RayfordSteele, Jul 27 2009
  

       for the back-of-envelope people: Wood burns with about 3kWh per kg. A forest has ~ 250m3 wood per 10.000m2, weighing 500kg per m3.   

       So the square meter of forest nets ~40kWh (I rounded up, as a forest nets more burnable material than just wood).   

       For a turning speed of 3,6°, this means ~1/100th° per day, 1/2.400th° per hour.   

       A Circle has an area of piR2, so a circle of 20m diameter has 314m2, producing a steady 5W.   

       A solar cell of ~1/3rd m2 (1/1000th of the forest...) and a battery can do the same, but still - better than i thought.
loonquawl, Jul 27 2009
  

       //I do seem to recall a French feasibility study which was essentially the same as [bigsleep]'s proposal//
So, what you're saying is, this will be invented by someone French?
coprocephalous, Jul 27 2009
  

       Admittedly not that efficient. Wiki cites around 2% for tree solar capture efficiency. Mixed planting I reckon you could get that up to 5-10%. One of the most important aspects though is the possibility for carbon capture and modulating CO2 capture through growth schemes.
bigsleep, Jul 27 2009
  

       [loonquawl]: would you care to redo those sums assuming an open algae pond, yielding 80,000kg of oil/ha/y? [link]
BunsenHoneydew, Jul 27 2009
  

       Reed canarygrass is the thing for this scheme. No need to replant since it will grow back from the roots.   

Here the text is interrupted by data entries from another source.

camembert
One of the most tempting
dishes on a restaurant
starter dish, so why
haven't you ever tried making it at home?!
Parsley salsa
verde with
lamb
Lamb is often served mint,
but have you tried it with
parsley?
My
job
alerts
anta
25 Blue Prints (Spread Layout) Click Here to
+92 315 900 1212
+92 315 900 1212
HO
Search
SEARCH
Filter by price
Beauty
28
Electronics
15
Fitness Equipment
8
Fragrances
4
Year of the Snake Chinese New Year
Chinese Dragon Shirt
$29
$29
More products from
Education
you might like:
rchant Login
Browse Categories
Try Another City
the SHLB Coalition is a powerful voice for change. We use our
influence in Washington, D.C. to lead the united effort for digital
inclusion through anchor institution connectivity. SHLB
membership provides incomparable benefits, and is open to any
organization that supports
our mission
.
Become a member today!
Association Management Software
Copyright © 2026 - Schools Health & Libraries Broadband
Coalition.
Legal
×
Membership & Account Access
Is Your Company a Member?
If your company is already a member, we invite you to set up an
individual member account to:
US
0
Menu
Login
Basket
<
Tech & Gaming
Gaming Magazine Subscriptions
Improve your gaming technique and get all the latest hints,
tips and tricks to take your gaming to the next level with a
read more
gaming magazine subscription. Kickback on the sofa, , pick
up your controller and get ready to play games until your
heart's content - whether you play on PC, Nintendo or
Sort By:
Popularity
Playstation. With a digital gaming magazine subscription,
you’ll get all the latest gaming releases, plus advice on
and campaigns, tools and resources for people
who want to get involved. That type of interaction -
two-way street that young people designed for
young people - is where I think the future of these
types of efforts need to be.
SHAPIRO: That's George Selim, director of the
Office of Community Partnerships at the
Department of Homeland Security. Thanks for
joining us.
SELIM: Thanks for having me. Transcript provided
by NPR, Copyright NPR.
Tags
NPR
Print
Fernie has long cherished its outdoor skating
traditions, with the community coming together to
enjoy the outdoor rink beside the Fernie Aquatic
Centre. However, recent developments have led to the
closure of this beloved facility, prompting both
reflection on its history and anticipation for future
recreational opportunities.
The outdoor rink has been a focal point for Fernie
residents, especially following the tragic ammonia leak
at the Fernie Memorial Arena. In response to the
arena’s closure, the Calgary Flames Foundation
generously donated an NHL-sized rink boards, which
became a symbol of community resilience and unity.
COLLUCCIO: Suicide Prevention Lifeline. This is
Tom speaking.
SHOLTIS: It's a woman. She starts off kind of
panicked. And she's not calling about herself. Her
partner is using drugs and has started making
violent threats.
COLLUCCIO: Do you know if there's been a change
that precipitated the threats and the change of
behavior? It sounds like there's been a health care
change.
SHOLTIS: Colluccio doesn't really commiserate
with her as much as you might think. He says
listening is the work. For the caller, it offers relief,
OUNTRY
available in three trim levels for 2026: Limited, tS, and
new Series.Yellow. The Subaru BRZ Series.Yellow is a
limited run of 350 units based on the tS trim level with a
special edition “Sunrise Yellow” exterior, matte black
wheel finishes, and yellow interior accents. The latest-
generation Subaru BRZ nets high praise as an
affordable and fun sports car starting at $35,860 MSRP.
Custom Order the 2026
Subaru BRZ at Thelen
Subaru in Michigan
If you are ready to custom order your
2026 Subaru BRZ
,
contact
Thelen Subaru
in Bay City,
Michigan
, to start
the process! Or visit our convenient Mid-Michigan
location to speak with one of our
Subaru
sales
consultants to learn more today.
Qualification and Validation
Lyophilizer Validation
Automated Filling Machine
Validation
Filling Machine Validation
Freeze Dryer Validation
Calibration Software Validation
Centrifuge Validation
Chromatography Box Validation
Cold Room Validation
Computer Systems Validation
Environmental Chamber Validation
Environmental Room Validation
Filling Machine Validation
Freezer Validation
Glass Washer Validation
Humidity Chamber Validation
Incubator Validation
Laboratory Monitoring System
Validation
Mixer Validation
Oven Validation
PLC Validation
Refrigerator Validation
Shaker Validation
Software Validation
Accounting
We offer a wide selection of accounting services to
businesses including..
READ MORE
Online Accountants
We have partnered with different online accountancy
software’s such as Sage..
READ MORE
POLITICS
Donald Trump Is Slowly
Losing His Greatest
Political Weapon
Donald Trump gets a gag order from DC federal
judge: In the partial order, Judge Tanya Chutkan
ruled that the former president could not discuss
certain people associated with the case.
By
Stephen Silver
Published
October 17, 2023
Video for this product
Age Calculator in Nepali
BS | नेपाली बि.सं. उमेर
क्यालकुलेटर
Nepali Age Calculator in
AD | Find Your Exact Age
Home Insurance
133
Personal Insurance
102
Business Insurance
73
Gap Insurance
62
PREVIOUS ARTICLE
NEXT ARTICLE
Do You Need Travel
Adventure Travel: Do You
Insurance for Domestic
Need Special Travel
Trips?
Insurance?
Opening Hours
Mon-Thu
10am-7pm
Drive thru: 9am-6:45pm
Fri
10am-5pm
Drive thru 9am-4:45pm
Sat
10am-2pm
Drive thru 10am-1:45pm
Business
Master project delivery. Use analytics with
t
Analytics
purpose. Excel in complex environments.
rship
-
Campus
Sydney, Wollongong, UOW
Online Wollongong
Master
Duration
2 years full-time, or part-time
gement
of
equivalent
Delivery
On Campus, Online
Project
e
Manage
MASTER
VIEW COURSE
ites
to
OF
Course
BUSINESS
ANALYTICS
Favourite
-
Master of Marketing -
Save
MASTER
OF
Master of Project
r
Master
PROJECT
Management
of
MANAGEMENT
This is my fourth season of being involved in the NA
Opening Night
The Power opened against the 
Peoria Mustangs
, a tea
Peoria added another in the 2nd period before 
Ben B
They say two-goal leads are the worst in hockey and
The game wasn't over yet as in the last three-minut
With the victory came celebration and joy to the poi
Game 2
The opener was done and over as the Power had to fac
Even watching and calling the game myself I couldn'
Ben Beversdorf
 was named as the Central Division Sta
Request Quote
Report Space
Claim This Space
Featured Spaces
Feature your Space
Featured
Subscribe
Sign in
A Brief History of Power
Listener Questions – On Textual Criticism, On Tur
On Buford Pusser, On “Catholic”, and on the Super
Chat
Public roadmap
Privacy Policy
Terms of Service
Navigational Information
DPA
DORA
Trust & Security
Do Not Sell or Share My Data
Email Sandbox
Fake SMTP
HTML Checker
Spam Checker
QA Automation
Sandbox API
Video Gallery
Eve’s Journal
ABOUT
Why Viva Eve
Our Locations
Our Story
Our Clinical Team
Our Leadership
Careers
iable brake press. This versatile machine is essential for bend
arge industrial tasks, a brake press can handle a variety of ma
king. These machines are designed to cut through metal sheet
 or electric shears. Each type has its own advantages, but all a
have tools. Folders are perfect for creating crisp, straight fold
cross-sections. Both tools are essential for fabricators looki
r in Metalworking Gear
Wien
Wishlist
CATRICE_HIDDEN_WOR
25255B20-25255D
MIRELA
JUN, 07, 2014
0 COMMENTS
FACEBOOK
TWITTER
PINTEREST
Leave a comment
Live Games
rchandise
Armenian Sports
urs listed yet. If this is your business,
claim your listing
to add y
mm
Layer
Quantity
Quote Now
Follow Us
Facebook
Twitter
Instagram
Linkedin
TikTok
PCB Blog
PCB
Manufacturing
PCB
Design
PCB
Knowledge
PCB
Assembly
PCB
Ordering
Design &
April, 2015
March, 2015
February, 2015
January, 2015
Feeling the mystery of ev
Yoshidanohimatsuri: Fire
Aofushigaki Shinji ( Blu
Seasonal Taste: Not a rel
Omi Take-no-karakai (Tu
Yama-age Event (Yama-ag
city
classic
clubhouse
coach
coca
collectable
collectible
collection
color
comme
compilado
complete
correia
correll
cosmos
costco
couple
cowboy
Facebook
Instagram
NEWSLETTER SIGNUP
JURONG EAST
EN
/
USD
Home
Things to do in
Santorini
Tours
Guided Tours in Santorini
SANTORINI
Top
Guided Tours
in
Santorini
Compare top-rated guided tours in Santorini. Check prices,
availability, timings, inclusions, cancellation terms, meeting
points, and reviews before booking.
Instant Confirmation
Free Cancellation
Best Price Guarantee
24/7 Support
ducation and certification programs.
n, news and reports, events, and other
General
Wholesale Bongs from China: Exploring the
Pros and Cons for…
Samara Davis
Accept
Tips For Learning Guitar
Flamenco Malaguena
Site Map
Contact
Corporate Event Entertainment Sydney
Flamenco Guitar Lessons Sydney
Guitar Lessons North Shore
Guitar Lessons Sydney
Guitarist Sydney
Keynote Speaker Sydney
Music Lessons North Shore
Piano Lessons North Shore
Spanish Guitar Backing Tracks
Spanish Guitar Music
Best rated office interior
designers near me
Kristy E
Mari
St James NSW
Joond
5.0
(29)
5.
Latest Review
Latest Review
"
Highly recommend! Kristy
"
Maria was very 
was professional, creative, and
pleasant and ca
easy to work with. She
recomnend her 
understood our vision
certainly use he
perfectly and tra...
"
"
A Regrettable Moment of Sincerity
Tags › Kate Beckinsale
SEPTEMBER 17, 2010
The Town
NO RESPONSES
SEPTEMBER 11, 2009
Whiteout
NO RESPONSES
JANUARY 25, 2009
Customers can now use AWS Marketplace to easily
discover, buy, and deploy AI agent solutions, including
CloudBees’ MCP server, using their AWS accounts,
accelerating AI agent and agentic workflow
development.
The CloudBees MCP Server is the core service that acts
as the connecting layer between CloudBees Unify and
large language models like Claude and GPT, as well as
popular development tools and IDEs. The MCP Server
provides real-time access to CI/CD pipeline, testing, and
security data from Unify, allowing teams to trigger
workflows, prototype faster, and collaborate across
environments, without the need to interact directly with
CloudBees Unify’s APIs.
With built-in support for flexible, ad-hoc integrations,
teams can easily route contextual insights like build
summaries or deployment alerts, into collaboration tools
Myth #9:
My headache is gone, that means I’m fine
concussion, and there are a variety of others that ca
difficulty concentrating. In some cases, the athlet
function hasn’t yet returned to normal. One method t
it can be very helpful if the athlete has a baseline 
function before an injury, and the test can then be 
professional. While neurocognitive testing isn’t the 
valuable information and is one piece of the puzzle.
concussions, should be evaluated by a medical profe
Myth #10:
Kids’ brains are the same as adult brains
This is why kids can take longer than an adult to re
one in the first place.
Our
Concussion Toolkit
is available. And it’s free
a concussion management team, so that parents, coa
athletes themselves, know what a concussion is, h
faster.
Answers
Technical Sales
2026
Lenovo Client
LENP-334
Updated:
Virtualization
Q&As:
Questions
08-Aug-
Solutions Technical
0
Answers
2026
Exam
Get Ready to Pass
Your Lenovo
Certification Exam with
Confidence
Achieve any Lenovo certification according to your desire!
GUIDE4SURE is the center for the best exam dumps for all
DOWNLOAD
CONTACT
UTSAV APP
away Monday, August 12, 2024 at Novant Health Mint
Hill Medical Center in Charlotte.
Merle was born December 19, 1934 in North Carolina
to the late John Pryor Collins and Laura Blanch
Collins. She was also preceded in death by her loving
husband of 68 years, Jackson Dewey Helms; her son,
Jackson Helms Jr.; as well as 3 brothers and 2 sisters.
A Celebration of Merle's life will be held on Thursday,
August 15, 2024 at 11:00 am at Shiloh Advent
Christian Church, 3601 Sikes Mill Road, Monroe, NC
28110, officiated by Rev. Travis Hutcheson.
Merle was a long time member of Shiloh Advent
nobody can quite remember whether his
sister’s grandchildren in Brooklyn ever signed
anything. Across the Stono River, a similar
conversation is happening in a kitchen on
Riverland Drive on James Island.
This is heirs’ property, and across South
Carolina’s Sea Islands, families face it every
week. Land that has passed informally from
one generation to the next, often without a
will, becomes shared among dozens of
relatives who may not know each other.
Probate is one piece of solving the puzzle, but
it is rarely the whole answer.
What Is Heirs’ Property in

       I was impressed to read of methane generation at our local sewage treatment plant. It is burnt off on site. They are aware that methane can be used to generate power but there was apparently no good way to get the methane to a place where it could be burned, and no good powerlines to transmit electricity generated for burning on site. They are talking about trucking the methane out in tank trucks. If a sewage plant which has been in place for decades cannot figure out a financially sound way to turn methane into dollars, I despair of any other biomass to energy scheme.
bungston, Jul 27 2009
  

       //If a sewage plant which has been in place for decades cannot figure out a financially sound way to turn methane into dollars//
Unless your local plant is a private operation they won't care ("they" of course meaning Local Government) until it's politcally expedient to do so.
FlyingToaster, Jul 27 2009
  

       Most local sewage treatment plants do not produce enough methane to generate power on a significant scale. Quite a few cattle farms, however, are starting to do so. It can be made economical, and minimizing transport costs is a big part of it.